Travelers love to shop. Several luxury brand companies have historically enjoyed solid revenue gains from tourists. Easing travel restrictions could provide a brisk sales boost for products from cosmetics to swanky handbags. This could be a boon to luxury goods companies like Estée Lauder and L’Oréal, especially given the pent-up spending power accumulated during last-year’s pandemic shutdown.

Vacationers on the move are an important sign of a return to normalcy in the global recovery. Investors should follow trends in regions that haven’t fully recovered to identify companies with solid businesses in diverse industries that are poised to enjoy an added boost from a return to travel. The absolute upside might not be as exciting as investing in companies that are direct winners from a binary travel boost; yet, we believe the risk-adjusted return potential is more attractive by pursuing great businesses that will get even better as people hit the road again.
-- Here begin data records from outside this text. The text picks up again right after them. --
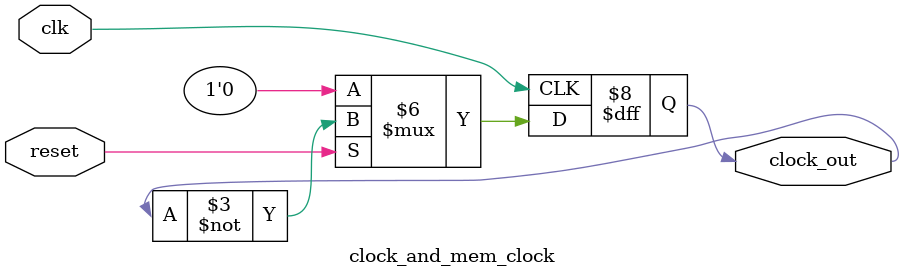
<source format=v>
module clock_and_mem_clock (clk,reset,clock_out);
	input clk,reset;
	output clock_out;
		
	reg clock_out;
		
	initial
		clock_out <= 0;//初始为零
			
	always @ (posedge clk)
		begin
			if (~reset)
				clock_out <= 0; // 复位置零
			else
				clock_out <= ~clock_out; // 否则clock_out信号翻转
		end
endmodule 
</source>
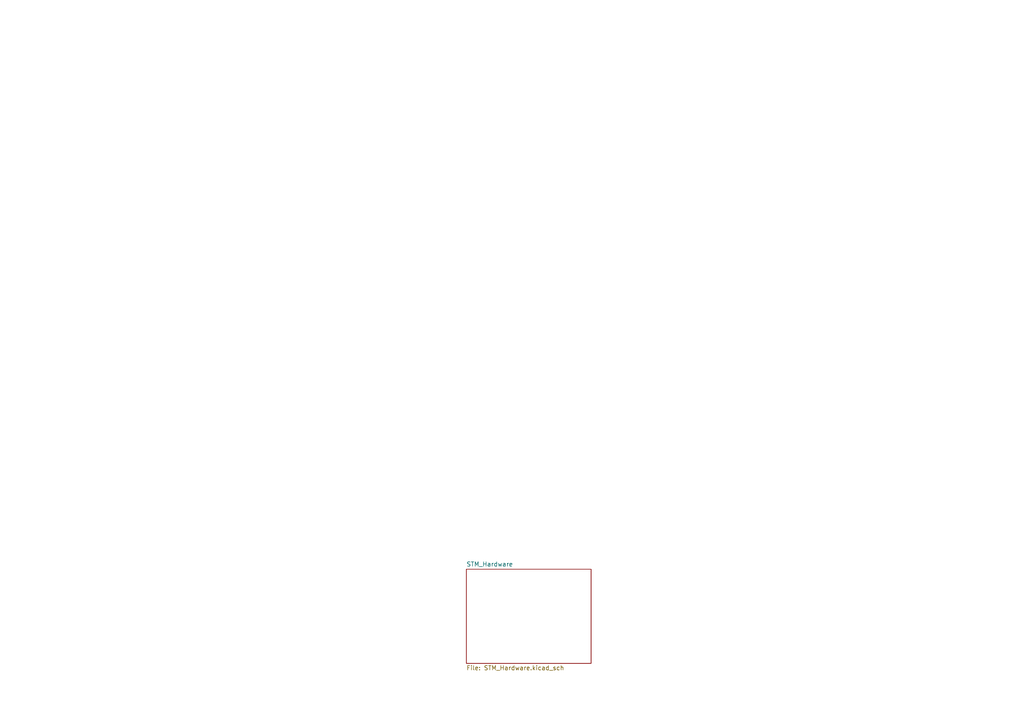
<source format=kicad_sch>
(kicad_sch
	(version 20250114)
	(generator "eeschema")
	(generator_version "9.0")
	(uuid "100d4475-6c5b-4ca4-82f4-ff20798e9edf")
	(paper "A4")
	(lib_symbols)
	(sheet
		(at 135.255 165.1)
		(size 36.195 27.305)
		(exclude_from_sim no)
		(in_bom yes)
		(on_board yes)
		(dnp no)
		(fields_autoplaced yes)
		(stroke
			(width 0.1524)
			(type solid)
		)
		(fill
			(color 0 0 0 0.0000)
		)
		(uuid "dc03155b-7cbf-4ee4-9f4c-dba3ed8dc3dd")
		(property "Sheetname" "STM_Hardware"
			(at 135.255 164.3884 0)
			(effects
				(font
					(size 1.27 1.27)
				)
				(justify left bottom)
			)
		)
		(property "Sheetfile" "STM_Hardware.kicad_sch"
			(at 135.255 192.9896 0)
			(effects
				(font
					(size 1.27 1.27)
				)
				(justify left top)
			)
		)
		(instances
			(project "OBC"
				(path "/100d4475-6c5b-4ca4-82f4-ff20798e9edf"
					(page "2")
				)
			)
		)
	)
	(sheet_instances
		(path "/"
			(page "1")
		)
	)
	(embedded_fonts no)
)

</source>
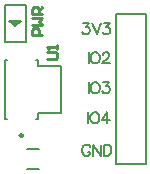
<source format=gbr>
%TF.GenerationSoftware,Altium Limited,Altium Designer,18.1.7 (191)*%
G04 Layer_Color=65535*
%FSLAX25Y25*%
%MOIN*%
%TF.FileFunction,Legend,Top*%
%TF.Part,Single*%
G01*
G75*
%TA.AperFunction,NonConductor*%
%ADD18C,0.00800*%
%ADD25C,0.00984*%
%ADD26C,0.00787*%
%ADD27C,0.00500*%
%ADD28C,0.01000*%
D18*
X29249Y22442D02*
Y18643D01*
X31131Y22442D02*
X30769Y22261D01*
X30407Y21899D01*
X30226Y21537D01*
X30045Y20994D01*
Y20090D01*
X30226Y19547D01*
X30407Y19185D01*
X30769Y18823D01*
X31131Y18643D01*
X31855D01*
X32216Y18823D01*
X32578Y19185D01*
X32759Y19547D01*
X32940Y20090D01*
Y20994D01*
X32759Y21537D01*
X32578Y21899D01*
X32216Y22261D01*
X31855Y22442D01*
X31131D01*
X35636D02*
X33827Y19909D01*
X36540D01*
X35636Y22442D02*
Y18643D01*
X27662Y52099D02*
X29652D01*
X28566Y50652D01*
X29109D01*
X29471Y50471D01*
X29652Y50290D01*
X29833Y49747D01*
Y49385D01*
X29652Y48843D01*
X29290Y48481D01*
X28747Y48300D01*
X28205D01*
X27662Y48481D01*
X27481Y48662D01*
X27300Y49024D01*
X30683Y52099D02*
X32130Y48300D01*
X33578Y52099D02*
X32130Y48300D01*
X34428Y52099D02*
X36418D01*
X35333Y50652D01*
X35875D01*
X36237Y50471D01*
X36418Y50290D01*
X36599Y49747D01*
Y49385D01*
X36418Y48843D01*
X36056Y48481D01*
X35513Y48300D01*
X34971D01*
X34428Y48481D01*
X34247Y48662D01*
X34066Y49024D01*
X29416Y32442D02*
Y28642D01*
X31297Y32442D02*
X30936Y32261D01*
X30574Y31899D01*
X30393Y31537D01*
X30212Y30994D01*
Y30090D01*
X30393Y29547D01*
X30574Y29185D01*
X30936Y28823D01*
X31297Y28642D01*
X32021D01*
X32383Y28823D01*
X32745Y29185D01*
X32926Y29547D01*
X33107Y30090D01*
Y30994D01*
X32926Y31537D01*
X32745Y31899D01*
X32383Y32261D01*
X32021Y32442D01*
X31297D01*
X34355D02*
X36345D01*
X35260Y30994D01*
X35802D01*
X36164Y30814D01*
X36345Y30633D01*
X36526Y30090D01*
Y29728D01*
X36345Y29185D01*
X35983Y28823D01*
X35440Y28642D01*
X34898D01*
X34355Y28823D01*
X34174Y29004D01*
X33993Y29366D01*
X29416Y42442D02*
Y38642D01*
X31297Y42442D02*
X30936Y42261D01*
X30574Y41899D01*
X30393Y41537D01*
X30212Y40994D01*
Y40090D01*
X30393Y39547D01*
X30574Y39185D01*
X30936Y38823D01*
X31297Y38642D01*
X32021D01*
X32383Y38823D01*
X32745Y39185D01*
X32926Y39547D01*
X33107Y40090D01*
Y40994D01*
X32926Y41537D01*
X32745Y41899D01*
X32383Y42261D01*
X32021Y42442D01*
X31297D01*
X34174Y41537D02*
Y41718D01*
X34355Y42080D01*
X34536Y42261D01*
X34898Y42442D01*
X35621D01*
X35983Y42261D01*
X36164Y42080D01*
X36345Y41718D01*
Y41356D01*
X36164Y40994D01*
X35802Y40452D01*
X33993Y38642D01*
X36526D01*
X30014Y10695D02*
X29833Y11056D01*
X29471Y11418D01*
X29109Y11599D01*
X28385D01*
X28024Y11418D01*
X27662Y11056D01*
X27481Y10695D01*
X27300Y10152D01*
Y9247D01*
X27481Y8705D01*
X27662Y8343D01*
X28024Y7981D01*
X28385Y7800D01*
X29109D01*
X29471Y7981D01*
X29833Y8343D01*
X30014Y8705D01*
Y9247D01*
X29109D02*
X30014D01*
X30882Y11599D02*
Y7800D01*
Y11599D02*
X33415Y7800D01*
Y11599D02*
Y7800D01*
X34464Y11599D02*
Y7800D01*
Y11599D02*
X35731D01*
X36273Y11418D01*
X36635Y11056D01*
X36816Y10695D01*
X36997Y10152D01*
Y9247D01*
X36816Y8705D01*
X36635Y8343D01*
X36273Y7981D01*
X35731Y7800D01*
X34464D01*
D25*
X7492Y14587D02*
G03*
X7492Y14587I-492J0D01*
G01*
D26*
X38500Y5000D02*
X48500D01*
X38500D02*
Y55000D01*
X48500Y5000D02*
Y55000D01*
X38500D02*
X48500D01*
X9031Y10244D02*
X12968D01*
X9031Y3551D02*
X12968D01*
X1488Y20157D02*
Y39843D01*
X2177D01*
X1488Y20157D02*
X2177D01*
X20386Y22126D02*
Y37874D01*
X12512D02*
X20386D01*
X12512Y22126D02*
X20386D01*
X11823Y39843D02*
X12512D01*
X11823Y20157D02*
X12512D01*
Y37874D02*
Y39843D01*
X12512Y20158D02*
Y22126D01*
D27*
X1500Y45700D02*
X8500D01*
X1500D02*
Y58250D01*
X8500D01*
Y45700D02*
Y58250D01*
X6000Y52750D02*
X7000D01*
X5000D02*
X6000D01*
X4000D02*
X5000D01*
X3000D02*
X4000D01*
X3000D02*
X4000Y52000D01*
X5000Y51200D01*
X7000Y52750D01*
X4750Y51500D02*
X7000Y52750D01*
X4750Y51500D02*
X6000Y52750D01*
X4500Y51700D02*
X6000Y52750D01*
X4500Y51700D02*
X5000Y52750D01*
X4000Y52000D02*
X5000Y52750D01*
X4000Y52000D02*
Y52750D01*
D28*
X14000Y48000D02*
X10501D01*
Y49749D01*
X11084Y50333D01*
X12251D01*
X12834Y49749D01*
Y48000D01*
X10501Y51499D02*
X14000D01*
X12834Y52665D01*
X14000Y53831D01*
X10501D01*
X14000Y54998D02*
X10501D01*
Y56747D01*
X11084Y57330D01*
X12251D01*
X12834Y56747D01*
Y54998D01*
Y56164D02*
X14000Y57330D01*
X15501Y40000D02*
X18417D01*
X19000Y40583D01*
Y41749D01*
X18417Y42333D01*
X15501D01*
X19000Y43499D02*
Y44665D01*
Y44082D01*
X15501D01*
X16084Y43499D01*
%TF.MD5,75503b5d92f160db918841aca58a5b03*%
M02*

</source>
James T. Tierney, Jr. is Chief Investment Officer of Concentrated US Growth at AllianceBernstein (AB)

Dev Chakrabarti is Co-Chief Investment Officer—Concentrated Global Growth at AB

Jonathan Berkow is Director of Data Science for Equities at AB

The views expressed herein do not constitute research, investment advice or trade recommendations and do not necessarily represent the views of all AB portfolio-management teams and are subject to revision over time.

References to specific securities are presented to illustrate the application of our investment philosophy only and are not to be considered recommendations by AB. The specific securities identified and described do not represent all of the securities purchased, sold or recommended for the portfolio, and it should not be assumed that investments in the securities identified were or will be profitable.